WORKING DATA →
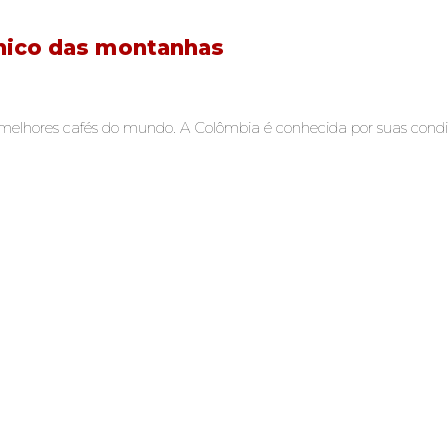
nico das montanhas
hores cafés do mundo. A Colômbia é conhecida por suas condiçõe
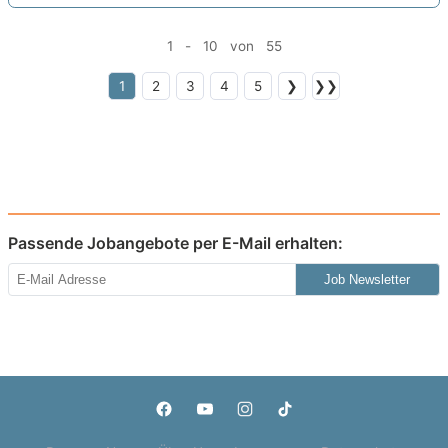
1 - 10 von 55
1
2
3
4
5
❯
❯❯
Passende Jobangebote per E-Mail erhalten:
Job Newsletter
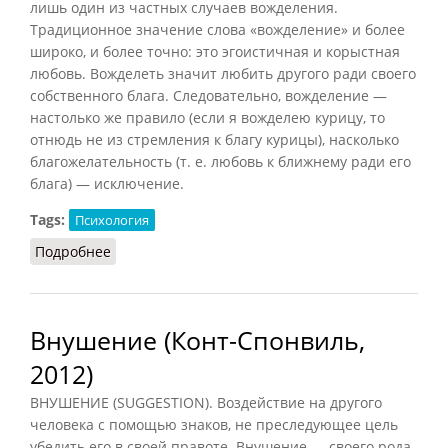
лишь один из частных случаев вожделения.
Традиционное значение слова «вожделение» и более
широко, и более точно: это эгоистичная и корыстная
любовь. Вожделеть значит любить другого ради своего
собственного блага. Следовательно, вожделение —
настолько же правило (если я вожделею курицу, то
отнюдь не из стремления к благу курицы), насколько
благожелательность (т. е. любовь к ближнему ради его
блага) — исключение.
Tags:
Психология
Подробнее
о Вожделение
Внушение (Конт-Спонвиль,
2012)
ВНУШЕНИЕ (SUGGESTION). Воздействие на другого
человека с помощью знаков, не преследующее цель
убедить его в своей правоте. Внушение — своего рода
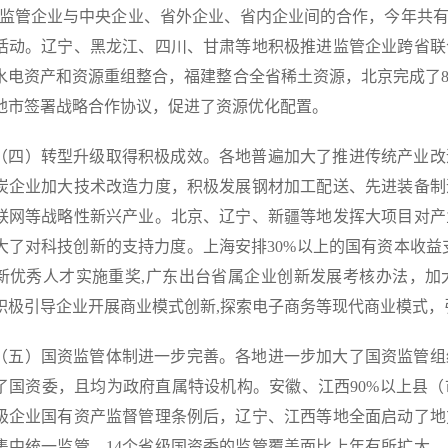
动监管企业与中央企业、省外企业、省内企业间的合作，今年共有
活动。辽宁、黑龙江、四川、甘肃等地积极推进监管企业跨省联
水电资产和资源重组整合，福建整合全省稀土资源，北京完成了
地市签署战略合作协议，促进了资源优化配置。
）转型升级取得积极成效。各地普遍加大了推进传统产业改
炭企业加大技术改造力度，积极发展钢材加工配送、先进装备制
联网等战略性新兴产业。北京、辽宁、新疆等地发挥大项目对产
大了对科技创新的支持力度。上海安排30%以上的国有资本收益
新优秀人才实施重奖,广东出台省属企业创新发展考核办法，加
积极引导企业开展商业模式创新,探索电子商务等现代商业模式
）国资监管体制进一步完善。各地进一步加大了国资监管组
了国资委，且均为政府直属特设机构。安徽、江西90%以上县
级企业国有资产监督管理条例后，辽宁、江西等地全面启动了地
集中统一监管，14个省级国资委的监管覆盖面比上年有所扩大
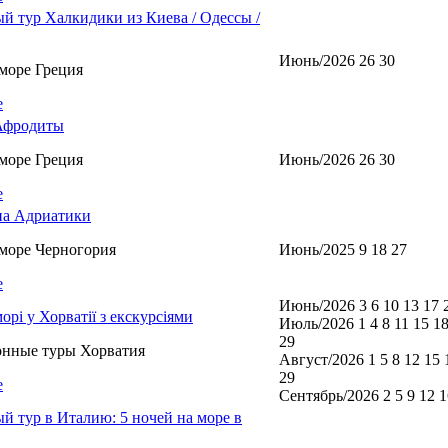
й тур Халкидики из Киева / Одессы /
Июнь/2026 26 30
море Греция
е
Афродиты
море Греция
Июнь/2026 26 30
е
а Адриатики
море Черногория
Июнь/2025 9 18 27
е
Июнь/2026 3 6 10 13 17 
морі у Хорватії з екскурсіями
Июль/2026 1 4 8 11 15 18
29
онные туры Хорватия
Август/2026 1 5 8 12 15 
29
е
Сентябрь/2026 2 5 9 12 1
й тур в Италию: 5 ночей на море в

TASK GOAL →
Above are the records; return them exactly, minus the pictures.

WORKED SOLUTION →
nico das montanhas
hores cafés do mundo. A Colômbia é conhecida por suas condiçõe
1 - 10 von 55
1
2
3
4
5
❯
❯❯
Passende Jobangebote per E-Mail erhalten:
Job Newsletter
лишь один из частных случаев вожделения.
Традиционное значение слова «вожделение» и более
широко, и более точно: это эгоистичная и корыстная
любовь. Вожделеть значит любить другого ради своего
собственного блага. Следовательно, вожделение —
настолько же правило (если я вожделею курицу, то
отнюдь не из стремления к благу курицы), насколько
благожелательность (т. е. любовь к ближнему ради его
блага) — исключение.
Tags:
Психология
Подробнее
о Вожделение
Внушение (Конт-Спонвиль,
2012)
ВНУШЕНИЕ (SUGGESTION). Воздействие на другого
человека с помощью знаков, не преследующее цель
убедить его в своей правоте. Внушение — своего рода
动监管企业与中央企业、省外企业、省内企业间的合作，今年共有
活动。辽宁、黑龙江、四川、甘肃等地积极推进监管企业跨省联
水电资产和资源重组整合，福建整合全省稀土资源，北京完成了
地市签署战略合作协议，促进了资源优化配置。
）转型升级取得积极成效。各地普遍加大了推进传统产业改
炭企业加大技术改造力度，积极发展钢材加工配送、先进装备制
联网等战略性新兴产业。北京、辽宁、新疆等地发挥大项目对产
大了对科技创新的支持力度。上海安排30%以上的国有资本收益
新优秀人才实施重奖,广东出台省属企业创新发展考核办法，加
积极引导企业开展商业模式创新,探索电子商务等现代商业模式
）国资监管体制进一步完善。各地进一步加大了国资监管组
了国资委，且均为政府直属特设机构。安徽、江西90%以上县
级企业国有资产监督管理条例后，辽宁、江西等地全面启动了地
集中统一监管，14个省级国资委的监管覆盖面比上年有所扩大
й тур Халкидики из Киева / Одессы /
Июнь/2026 26 30
море Греция
е
Афродиты
море Греция
Июнь/2026 26 30
е
а Адриатики
море Черногория
Июнь/2025 9 18 27
е
Июнь/2026 3 6 10 13 17 
морі у Хорватії з екскурсіями
Июль/2026 1 4 8 11 15 18
29
онные туры Хорватия
Август/2026 1 5 8 12 15 
29
е
Сентябрь/2026 2 5 9 12 1
й тур в Италию: 5 ночей на море в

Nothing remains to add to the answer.